By Jennifer Olson
As so often happens during the holiday season, a family member and I got into a heated discussion.
“WHAT? That’s not true! That’s what I help people do. CHANGE. I know they have the ability to change and have seen it happen.”
“No, they only think they can change. They can improve their skills and their knowledge, but they can’t fundamentally change who they are.”
“People can’t change.”
That is a argument I hear regularly – people can evolve and adjust to a degree; they can improve skills and knowledge through training or experience. And, people are who they are. “A leopard can’t change his spots.” Is this really true? People can’t change?
NO – The truth is that people CAN and DO change.
It is difficult. It takes time. It can be a slow process AND people can change. Of course, that’s not what everyone wants to believe or to hear. It’s easier to believe that it can’t be done or that a magic pill (or diet, strategy or process) will get them what they want fast. Of course, if that were true, everyone could and would do it.
That being said, I have seen many people change – actually truly transform – into a better version of themselves. It didn’t happen overnight, yet the changes were big and remarkable.
So how can you change?
1. Be aware. “Each moment describes who you are, and gives you the opportunity to decide if that’s who you want to be” ~ Bruce Schneider. How are you moving through the world? What is your daily story? What works for you and what do you like about that story? What no longer works or serves you? Awareness gets tossed around a lot these days as “the answer”, yet few really use it as a tool for change. IF you want to change, you must first understand who you are – what are your core thoughts and beliefs? How are those driving your emotions and your actions each day?
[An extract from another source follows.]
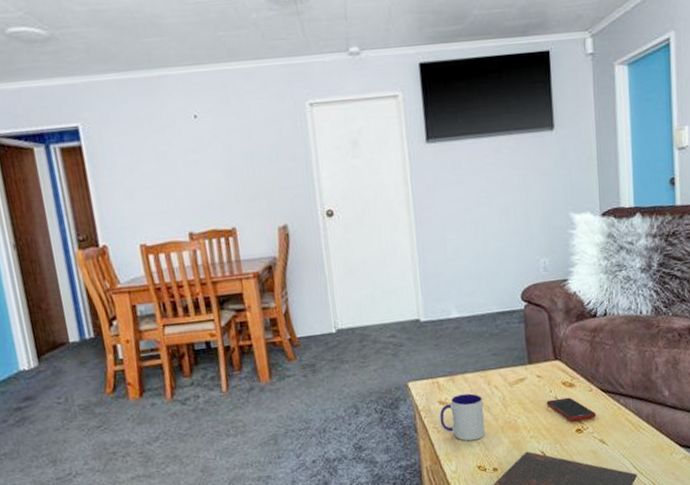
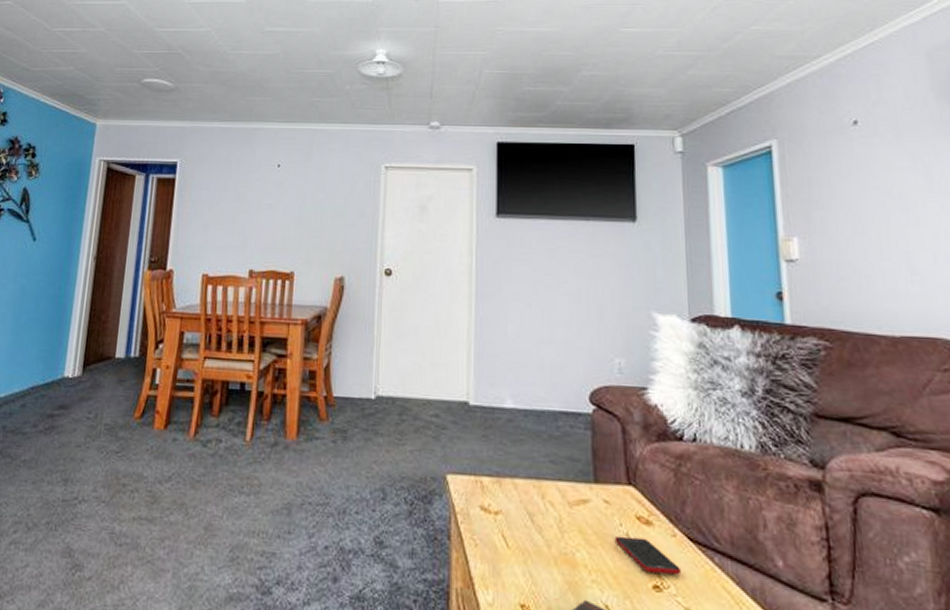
mug: present [439,393,485,441] -> none [479,503,533,568]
If you go through life blaming others, blaming outside circumstances and being at the effect of certain events, thoughts, beliefs, emotions, perceptions and people, then you are holding yourself back from the change and success you seek. Start paying attention to the patterns in your life and your story.
2. Own what needs to change. “If you own your story, the story can change. If you don’t own it, the story owns you” ~ Brené Brown. Once you know who you are and what is no longer working for you, decide on what you specifically want to change. People change when the pain of staying the same is greater than the pain of changing. Choose something that is causing you so much pain that you can no longer tolerate being that way anymore. THEN OWN IT. Own how your thinking and behavior is helping to create your current reality. Look at it without judgement – it’s just a part of you – a bad habit, a safety system, or a loop – that is no longer serving you and therefore needs to change.
3. Commit to the change. “We either grow or die – death is not what happens to us at the end of our physical expression, it occurs anytime in our life when we choose stagnation” ~ Bruce Schneider. This is where many go wrong. We have short attention spans, so we commit for short periods of time expecting to see big changes. Yet, for most of us, our behaviors and thinking may have been developed over a long period of time – even throughout our entire lifetime! To change those behaviors, you will need to fully commit to the change. No time constraints or deadlines. If it took you 10 years to get to the place you are now, certainly you can commit 1-3 years to reverse it? What are the alternatives? Give up and live with it? Or find new freedom, courage and strength in making the change over time. Write down why it is so important to make this change then fully commit.
4. Allow a part of you to die so a new part can emerge. “Grief is not our enemy, it is our rebirth” ~ Jennifer Olson. To make space for a new part of ourselves to bloom, we need to allow the old piece that is no longer serving us to die – the old mindset, belief or thought. You’ve explored what is no longer working; you’ve owned how it’s influenced your life; you’ve committed to change it. So, what now? You need to write your old story. Describe in detail how your old thoughts and behaviors have been working against you and those around you. Leave ALL your sadness, fear, doubt, guilt, frustration, resistance, defiance and anger unedited on the page. Then leave it. When you’re calm, clear and centered, take a moment to reread it. What did you learn? What do you want to change? What do you want to leave behind? For the part that you choose to leave behind, allow it to die inside of you and grieve it. It was once part of the fabric of who you were. Feel the loss. Brené Brown defines grief as feelings of longing, loss or things we’ve lost. She believes that we must acknowledge the grief, feel it instead of numbing to it. We must go through a death in order for rebirth to happen which allows us to move past the grief to forgiveness of ourselves and those around us.
5. Integrate. “In the depth of winter, I finally learned within myself there lay an invincible summer” ~ Albert Camus. Rewrite your new story incorporating the changes you wish to make. Reread this version often and start living your new story. Own that this is a new version of you. Change comes through perseverance, continued awareness, hard work and self-discipline. Reading your story often and renewing your commitment to this change will keep you motivated and your vision alive.
Each step towards the change you seek will bring you greater confidence, strength and grit. Reaching your goal reinforces that you can change anything you commit to changing. So what are you waiting for? Go ahead and start reaching for that next best version of you. What a gift to give yourself this new year!